*** STUDY MATERIAL ***
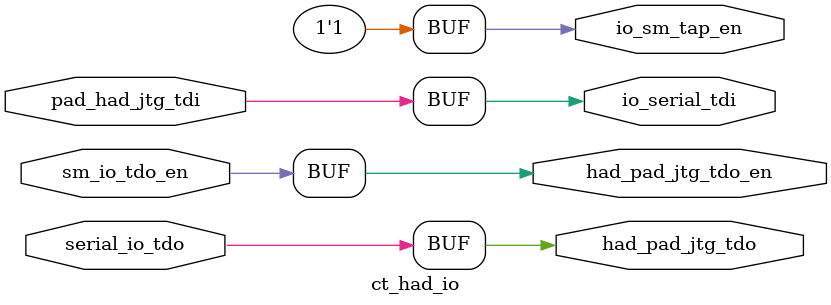
<source format=v>
/*Copyright 2019-2021 T-Head Semiconductor Co., Ltd.

Licensed under the Apache License, Version 2.0 (the "License");
you may not use this file except in compliance with the License.
You may obtain a copy of the License at

    http://www.apache.org/licenses/LICENSE-2.0

Unless required by applicable law or agreed to in writing, software
distributed under the License is distributed on an "AS IS" BASIS,
WITHOUT WARRANTIES OR CONDITIONS OF ANY KIND, either express or implied.
See the License for the specific language governing permissions and
limitations under the License.
*/

// &ModuleBeg; @23
module ct_had_io(
  had_pad_jtg_tdo,
  had_pad_jtg_tdo_en,
  io_serial_tdi,
  io_sm_tap_en,
  pad_had_jtg_tdi,
  serial_io_tdo,
  sm_io_tdo_en
);

// &Ports; @24
input        pad_had_jtg_tdi;
input        serial_io_tdo;
input        sm_io_tdo_en;
output       had_pad_jtg_tdo;
output       had_pad_jtg_tdo_en;
output       io_serial_tdi;
output       io_sm_tap_en;

// &Regs; @25

// &Wires; @26
wire         had_pad_jtg_tdo;
wire         had_pad_jtg_tdo_en;
wire         io_serial_tdi;
wire         io_sm_tap_en;
wire         pad_had_jtg_tdi;
wire         serial_io_tdo;
wire         sm_io_tdo_en;


//===============================================================
// JTAG_2 and JTAG_5 interface signals
//===============================================================
//                                |     __
//    pad_had_jtg_tdi ----------->|----|  \
//                                |    |   |----> io_serial_tdi
//  pad_had_jtg_tms_i ----------->|----|__/
//                                |     |
//  pad_had_jtag2_sel ----------->|-----+
//                                |
//    had_pad_jtg_tdo <-----------|--+
//                                |  |----------- serial_io_tdo
//  had_pad_jtg_tms_o <-----------|--+
//                                |
// had_pad_jtg_tdo_en <-----------|-------------- sm_io_tdo_en
//                                |
// had_pad_jtg_tms_oe <-----------|-------------- sm_io_tms_oe
//                                |
//===============================================================
assign io_serial_tdi = pad_had_jtg_tdi;
assign had_pad_jtg_tdo = serial_io_tdo;
assign had_pad_jtg_tdo_en = sm_io_tdo_en;

assign io_sm_tap_en = 1'b1;



// &ModuleEnd; @77
endmodule




</source>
***
PROBLEM STATEMENT: The data above must be reproduced exactly, without any of its pictures.

RESULT OF THIS EXERCISE:
<source format=v>
/*Copyright 2019-2021 T-Head Semiconductor Co., Ltd.

Licensed under the Apache License, Version 2.0 (the "License");
you may not use this file except in compliance with the License.
You may obtain a copy of the License at

    http://www.apache.org/licenses/LICENSE-2.0

Unless required by applicable law or agreed to in writing, software
distributed under the License is distributed on an "AS IS" BASIS,
WITHOUT WARRANTIES OR CONDITIONS OF ANY KIND, either express or implied.
See the License for the specific language governing permissions and
limitations under the License.
*/

// &ModuleBeg; @23
module ct_had_io(
  had_pad_jtg_tdo,
  had_pad_jtg_tdo_en,
  io_serial_tdi,
  io_sm_tap_en,
  pad_had_jtg_tdi,
  serial_io_tdo,
  sm_io_tdo_en
);

// &Ports; @24
input        pad_had_jtg_tdi;
input        serial_io_tdo;
input        sm_io_tdo_en;
output       had_pad_jtg_tdo;
output       had_pad_jtg_tdo_en;
output       io_serial_tdi;
output       io_sm_tap_en;

// &Regs; @25

// &Wires; @26
wire         had_pad_jtg_tdo;
wire         had_pad_jtg_tdo_en;
wire         io_serial_tdi;
wire         io_sm_tap_en;
wire         pad_had_jtg_tdi;
wire         serial_io_tdo;
wire         sm_io_tdo_en;


//===============================================================
// JTAG_2 and JTAG_5 interface signals
//===============================================================
//                                |     __
//    pad_had_jtg_tdi ----------->|----|  \
//                                |    |   |----> io_serial_tdi
//  pad_had_jtg_tms_i ----------->|----|__/
//                                |     |
//  pad_had_jtag2_sel ----------->|-----+
//                                |
//    had_pad_jtg_tdo <-----------|--+
//                                |  |----------- serial_io_tdo
//  had_pad_jtg_tms_o <-----------|--+
//                                |
// had_pad_jtg_tdo_en <-----------|-------------- sm_io_tdo_en
//                                |
// had_pad_jtg_tms_oe <-----------|-------------- sm_io_tms_oe
//                                |
//===============================================================
assign io_serial_tdi = pad_had_jtg_tdi;
assign had_pad_jtg_tdo = serial_io_tdo;
assign had_pad_jtg_tdo_en = sm_io_tdo_en;

assign io_sm_tap_en = 1'b1;



// &ModuleEnd; @77
endmodule




</source>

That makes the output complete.